- Excerpt:
.....

Recommendation of the Board

     The Board of Directors recommends a vote "FOR" the proposal to amend the 
Company's Stock Option Plan to increase the number of shares of Common Stock 
available for grant from 150,000 to 300,000. Unless a contrary choice is 
specified, proxies solicited by the Board of Directors will be voted FOR 
approval of such increase.

                     SECURITY OWNERSHIP OF MANAGEMENT AND
                         CERTAIN BENEFICIAL OWNERS

     The following table sets forth as of March 1, 1999, the ownership 
of Common Stock of the Company of (i) all persons known by the Company to own 
beneficially 5% or more of such Common Stock, (ii) each current director and 

<PAGE>

officer of the Company and (iii) all current directors and officers as a group,
together with their percentage holdings at such date. The addresses of all 
holders of 5% or more of the Common Stock are included in the table.
- -------------------------------------------------------------------------------
     Name and Address                    Amount and Nature         Percentage
    of Beneficial Owner                of Beneficial Owner (1)(2)  of Class (3)
- -------------------------------------------------------------------------------
MDS Nordion                                 6,863,049 (4)(5)          63.1
   447 March Road-Kanata Ontario
   Canada K2K 1X8

E. W. (Pete) Ellis                             30,000                  (*)

Harley W. Everett                               9,200 (6)              (*)

Frank M. Fraser                                    -0-                  -0-

John Hammond                                       -0-                  -0-

R. Craig Hunter                             6,863,049 (7)             63.1

David Nicholds                              6,863,049 (7)             63.1

Paul O'Neill                                       -0-                  -0-

All Directors and 
Officers as a group (7 persons)             6,902,249                 63.6
___________________
*Less than 1%

(1)  In accordance with Rule 13d-3 promulgated pursuant to the Exchange Act, a 
     person is deemed to be the beneficial owner of the security for purposes 
     of the rule if he or she has or shares voting power or dispositive power 
     with respect to such security or has the right to acquire such ownership 
     within sixty days. As used herein, "voting power" is the power to vote or 
     direct the voting of shares, and "dispositive power" is the power to 
     dispose or direct the disposition of shares, irrespective of any economic 
     interest therein.
(2)  Except as otherwise indicated by footnote, the persons named in the table 
     have sole voting and investment power with respect to all of the Common 
     Shares beneficially owned by them.
(3)  In calculating the percentage ownership for a given individual or group, 
     the number of Common Shares outstanding includes unissued shares subject 
     to options, warrants, rights or conversion privileges exercisable within 
     sixty days held by such individual or group.

.....

- Task prompt: Could you condense the paragraph in the proxy excerpt above that begins "The Board of Directors recommends a vote" into one sentence that keeps its main facts?

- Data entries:
.....

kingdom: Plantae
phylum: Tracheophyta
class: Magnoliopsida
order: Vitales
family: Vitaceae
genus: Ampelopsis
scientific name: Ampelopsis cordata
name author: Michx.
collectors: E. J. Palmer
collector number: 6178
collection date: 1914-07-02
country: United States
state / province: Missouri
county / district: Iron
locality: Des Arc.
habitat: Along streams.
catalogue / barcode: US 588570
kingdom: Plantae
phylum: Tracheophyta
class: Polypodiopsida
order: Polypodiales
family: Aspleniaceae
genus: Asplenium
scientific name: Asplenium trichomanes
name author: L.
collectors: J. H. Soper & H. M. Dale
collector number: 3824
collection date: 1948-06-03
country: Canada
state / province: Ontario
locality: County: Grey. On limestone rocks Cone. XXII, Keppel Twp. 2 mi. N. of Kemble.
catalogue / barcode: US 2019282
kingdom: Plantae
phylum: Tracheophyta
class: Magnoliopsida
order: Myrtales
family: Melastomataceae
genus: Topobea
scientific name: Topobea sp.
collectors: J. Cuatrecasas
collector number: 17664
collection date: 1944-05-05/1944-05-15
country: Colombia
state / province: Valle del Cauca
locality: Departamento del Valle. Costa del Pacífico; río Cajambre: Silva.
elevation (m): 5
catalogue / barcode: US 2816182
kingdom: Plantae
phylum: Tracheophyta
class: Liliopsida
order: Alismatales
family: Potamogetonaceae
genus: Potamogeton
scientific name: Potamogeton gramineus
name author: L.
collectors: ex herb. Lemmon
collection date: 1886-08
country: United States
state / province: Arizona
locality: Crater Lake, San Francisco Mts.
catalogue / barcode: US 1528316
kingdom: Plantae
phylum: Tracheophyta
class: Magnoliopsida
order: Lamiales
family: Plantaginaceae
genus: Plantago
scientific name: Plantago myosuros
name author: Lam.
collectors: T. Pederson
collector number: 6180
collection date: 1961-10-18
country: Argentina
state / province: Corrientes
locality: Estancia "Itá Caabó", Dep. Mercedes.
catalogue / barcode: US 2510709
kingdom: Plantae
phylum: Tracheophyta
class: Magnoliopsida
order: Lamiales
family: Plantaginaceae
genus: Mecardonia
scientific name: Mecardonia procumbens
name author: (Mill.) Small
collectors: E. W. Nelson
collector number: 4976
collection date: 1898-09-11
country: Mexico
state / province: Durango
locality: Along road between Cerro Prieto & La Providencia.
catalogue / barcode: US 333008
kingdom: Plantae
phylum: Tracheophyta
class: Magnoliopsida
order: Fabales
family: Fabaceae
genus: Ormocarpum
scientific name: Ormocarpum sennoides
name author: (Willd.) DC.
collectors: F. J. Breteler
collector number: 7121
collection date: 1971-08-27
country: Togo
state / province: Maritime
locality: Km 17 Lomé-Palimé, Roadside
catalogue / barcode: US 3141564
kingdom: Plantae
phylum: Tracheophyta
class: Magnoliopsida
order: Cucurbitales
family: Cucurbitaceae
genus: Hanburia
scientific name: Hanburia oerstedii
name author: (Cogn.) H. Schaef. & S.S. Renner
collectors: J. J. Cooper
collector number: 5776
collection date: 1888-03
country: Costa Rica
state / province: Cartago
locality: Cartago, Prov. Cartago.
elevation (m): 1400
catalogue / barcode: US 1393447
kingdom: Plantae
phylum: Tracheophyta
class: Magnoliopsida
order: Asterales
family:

.....

- Task result: The Board recommends voting FOR amending the Company's Stock Option Plan to raise the shares of Common Stock available for grant from 150,000 to 300,000, and proxies it solicits will be voted FOR that increase unless a contrary choice is specified.